→ DATASET RECORDS:
==========

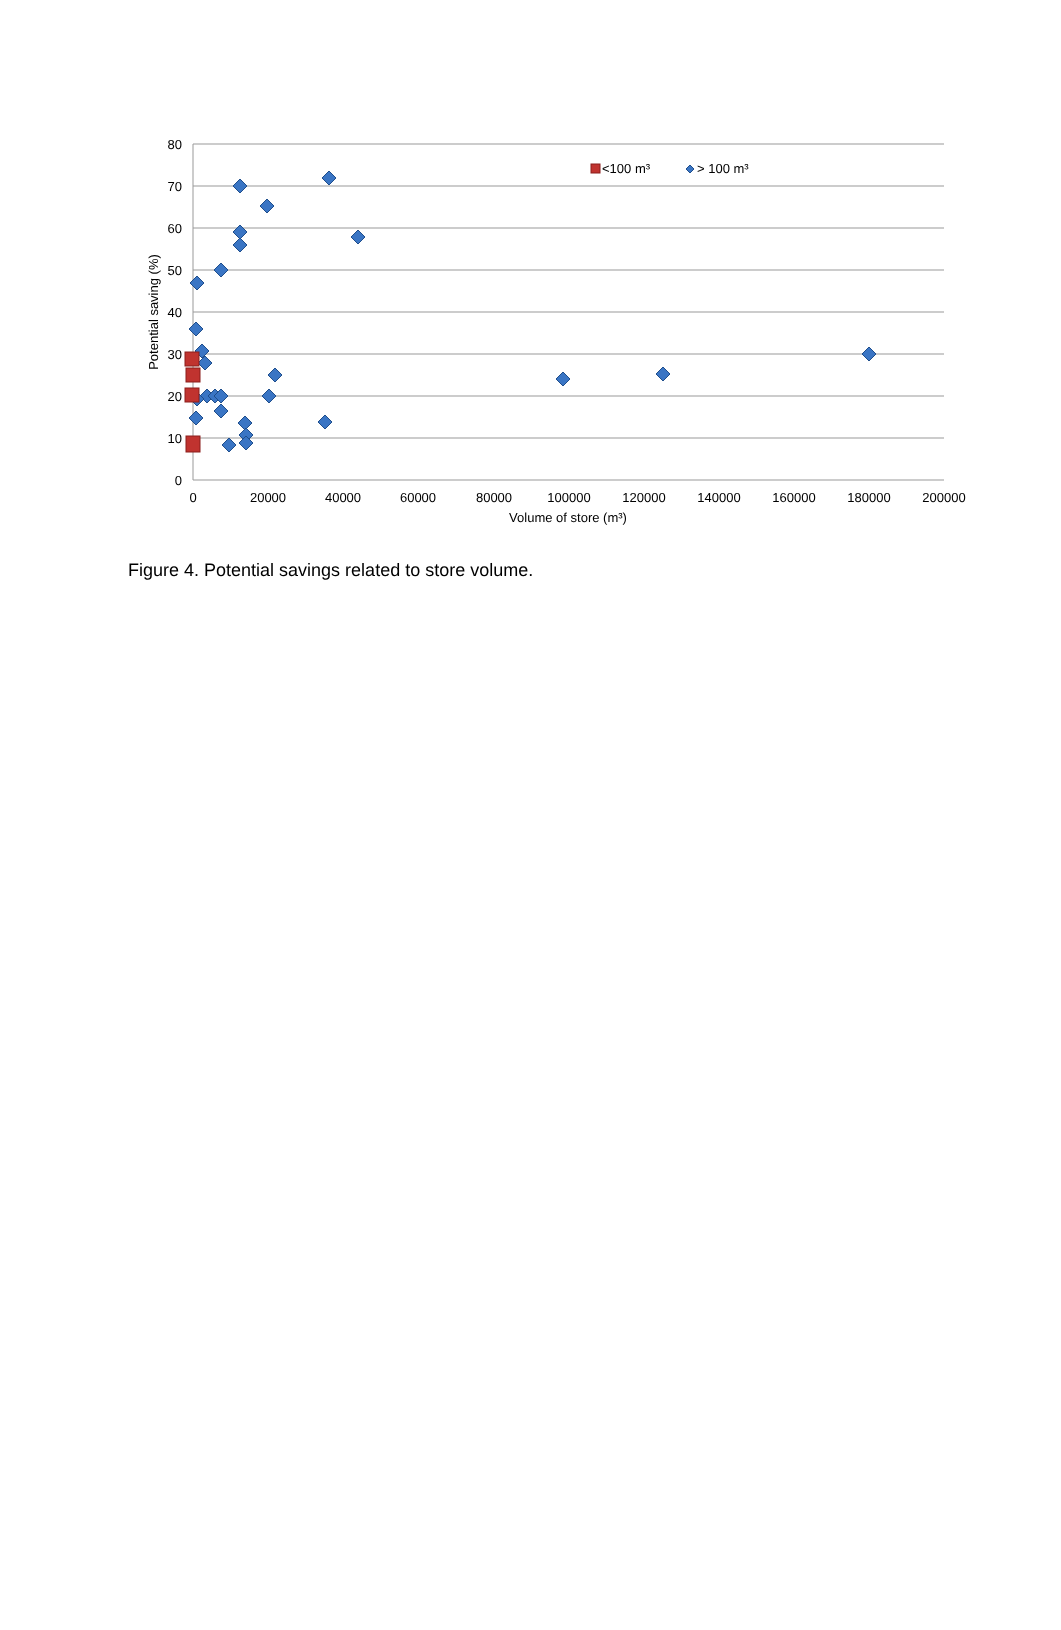80
70
60
50
40
30
20
10
0
0
20000
40000
60000
80000
100000
120000
140000
160000
180000
200000
Volume of store (m³)
Potential saving (%)
<100 m³
> 100 m³
Figure 4. Potential savings related to store volume.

==========

→ WORK INSTRUCTIONS:
Set down the material above as is, without any pictures.

→ SOLUTION FOR THIS EXERCISE:
80
70
60
50
40
30
20
10
0
0
20000
40000
60000
80000
100000
120000
140000
160000
180000
200000
Volume of store (m³)
Potential saving (%)
<100 m³
> 100 m³
Figure 4. Potential savings related to store volume.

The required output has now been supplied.